85.934 votanti, 28.71 %

Il dato dell’affluenza alle ore 22.00 rappresenta per i promotori della consultazione una buonissima partecipazione di cittadini e cittadine.

Gli elettori che si sono recati alle urne superano di gran lunga il numero di persone direttamente coinvolte nella decisione di abolire o proseguire i finanziamenti comunali alle scuole private paritarie. Dunque non solo mamme, non solo papà, non solo nonne e nonni: la cittadinanza ha compreso la portata collettiva di questa questione di civiltà.

Un vasto schieramento di forze politiche ed economiche s’era attivato per la difesa dello status quo e per disincentivare il voto.

E proprio le condizioni di voto erano ostiche. Già un mese fa, quando l’Amministrazione aveva annunciato la predisposizione di 199 seggi e la consultazione in un solo giorno, avevamo fatto presente che ciò avrebbe permesso, dati statistici alla mano, un esercizio sereno del diritto di voto soltanto al 38% degli elettori. Nonostante le scomode e irrazionali dislocazioni dei seggi, nonostante le carenze organizzative del Comune, nonostante ora dopo ora abbiamo toccato con mano le inefficienze e i disagi per cittadini, questi ultimi si sono attivati per votare.

■ **DATI ARCHIVIATI**:

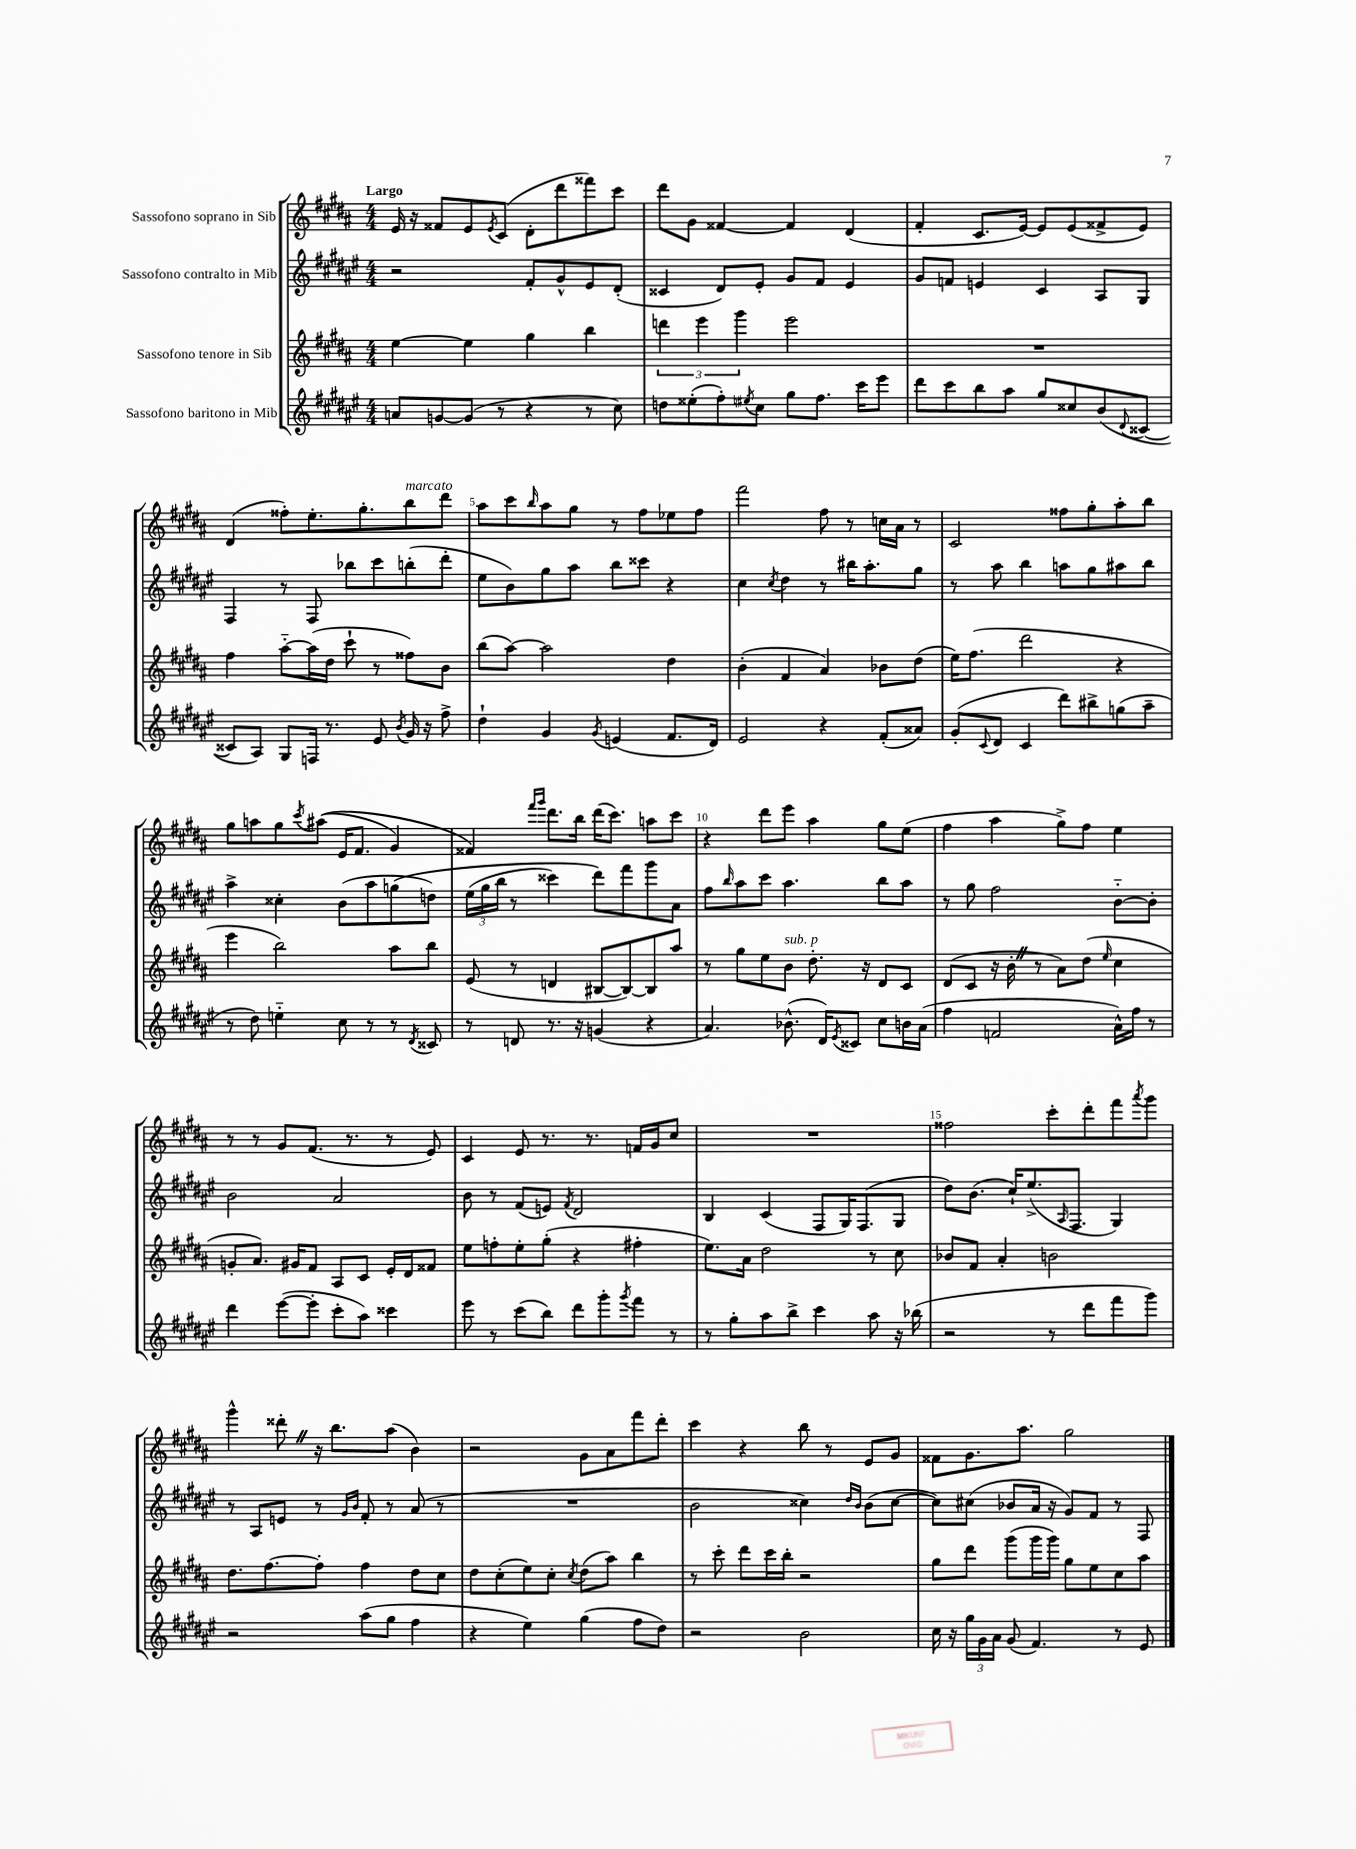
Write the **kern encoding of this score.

■ **COMPITO ASSEGNATO**:
Nel brano sulla consultazione comunale, quanti seggi aveva annunciato l'Amministrazione?

■ **SOLUZIONE DEL COMPITO**:
L'Amministrazione aveva annunciato 199 seggi.